L'UIES-Ouest a souligné dans une déclaration le 15 septembre que depuis juillet, lorsque toutes les mesures de santé publique ont pris fin, les taux de vaccination ont ralenti et les cas de COVID-19 et d'hospitalisations se sont accrus pour atteindre des niveaux sans précédent. Les négociations pour une nouvelle lettre d'entente étaient nécessaires pour prendre en compte la nouvelle situation et le fait que « les travailleurs de la santé à tous les niveaux ont fait face à des surcharges de travail sans précédent et que des membres du personnel ont souffert de burn out et de fatigue chronique. Des négociations pour une nouvelle lettre d'entente auraient assuré une mobilité du travail tout en s'attaquant aux problèmes que les travailleurs de la santé doivent endurer dans leur prestation des soins ».

La présidente du SGEU, Tracey Sauer, a dit que « c'est inacceptable que le premier ministre refuse de mettre en oeuvre même les mesures les plus fondamentales et de gros bon sens comme le port du masque à l'intérieur pour le grand public. Par contre, il est tout à fait prêt à exiger encore des sacrifices de la part des travailleurs de la santé qui se sont déjà donnés sans compter et dans des conditions extrêmes au cours des 18 derniers mois ».

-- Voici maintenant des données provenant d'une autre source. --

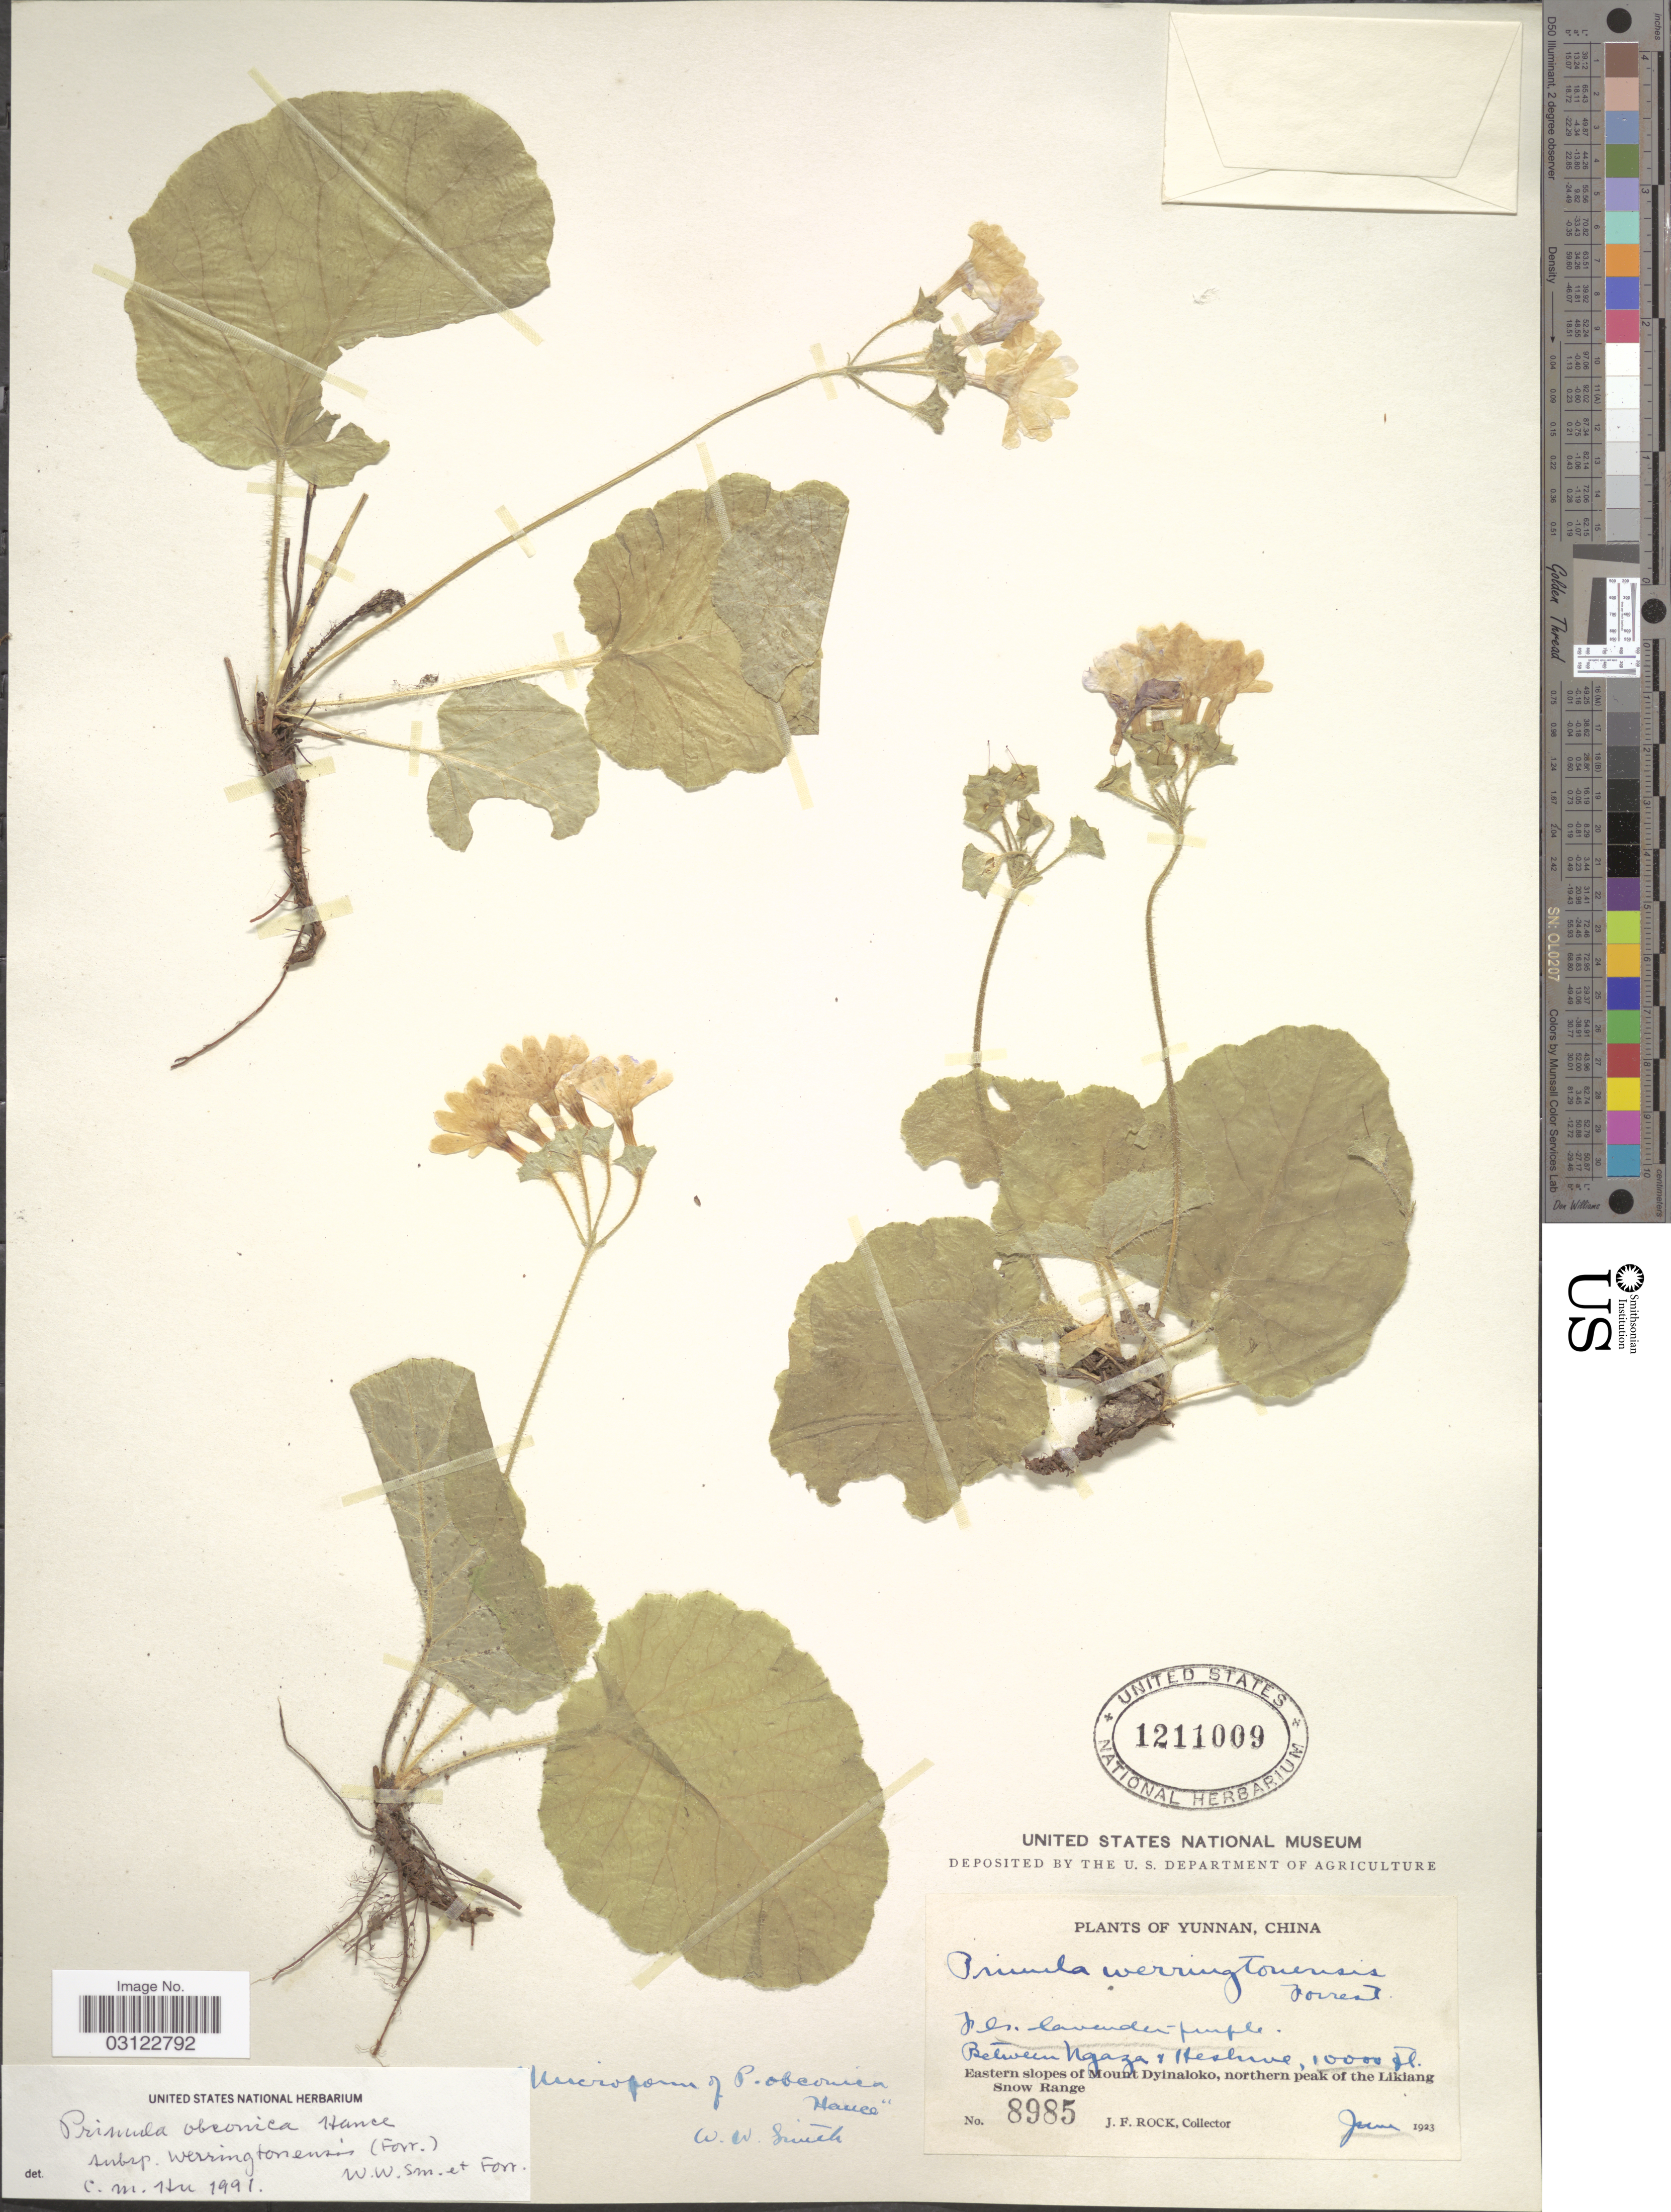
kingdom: Plantae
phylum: Tracheophyta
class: Magnoliopsida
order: Ericales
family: Primulaceae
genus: Primula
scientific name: Primula werringtonensis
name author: Forrest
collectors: J. Rock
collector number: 8985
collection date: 1923-06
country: China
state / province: Yunnan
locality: Between Ngaza & Heshwe. Eastern slopes of Mount Dyinaloko, northern peak of the Likiang Snow Range.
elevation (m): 3048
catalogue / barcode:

Le gouvernement provincial a finalement réintroduit le port du masque obligatoire le 16 septembre.

Neil Colmin, le vice-président de l'UIES-Ouest, a dit que de toute évidence « le premier ministre jette le blâme sur les travailleurs de la santé et les menace pour les défaillances dans le système de santé dues à l'inaction de son gouvernement ».

Selon le communiqué de presse du 13 septembre du gouvernement de la Saskatchewan, l'ordre ministériel a été imposé en raison des besoins du système de santé, qui sont « urgents et immédiats », et le communiqué se termine avec cette déclaration du ministre de la Santé Paul Merriman : « Nous apprécions le leadership de la SHA, de ses affiliés, des syndicats et de tous les travailleurs de la santé et nous savons qu'ils s'acharnent tous à résoudre les problèmes et à travailler ensemble pour répondre aux défis posés par la pandémie ».

Les travailleurs de la santé ne peuvent pas continuer d'assumer le fardeau de la crise du système parce qu'ils n'en peuvent plus. Ils sont au bout de leur rouleau. En les remerciant, le ministre les encourage en fait à continuer de faire ce qui n'est pas viable et cela ne résout aucun problème auquel le système de santé est confronté. Cela crée aussi une diversion qui suggère qu'en n'appliquant pas les règles imposées de manière arbitraire, les travailleurs de la santé ne sont pas coopératifs, solidaires et ainsi de suite. C'est inacceptable. Ce sont les conditions qui sont en conflit avec l'autorité. C'est l'autorité qui ne répond pas.

Les actions du gouvernement, y compris les décrets ministériels, empêchent de « résoudre les problèmes et de travailler ensemble pour répondre aux défis posés par la pandémie ». Il faut répondre aux besoins des travailleurs de la santé pour qu'ils puissent prodiguer les soins que les gens requièrent. Tout au long de la pandémie, ils n'ont rien épargné pour assumer leur responsabilité sociale de protéger le public. On ne peut pas en dire autant du gouvernement de la Saskatchewan.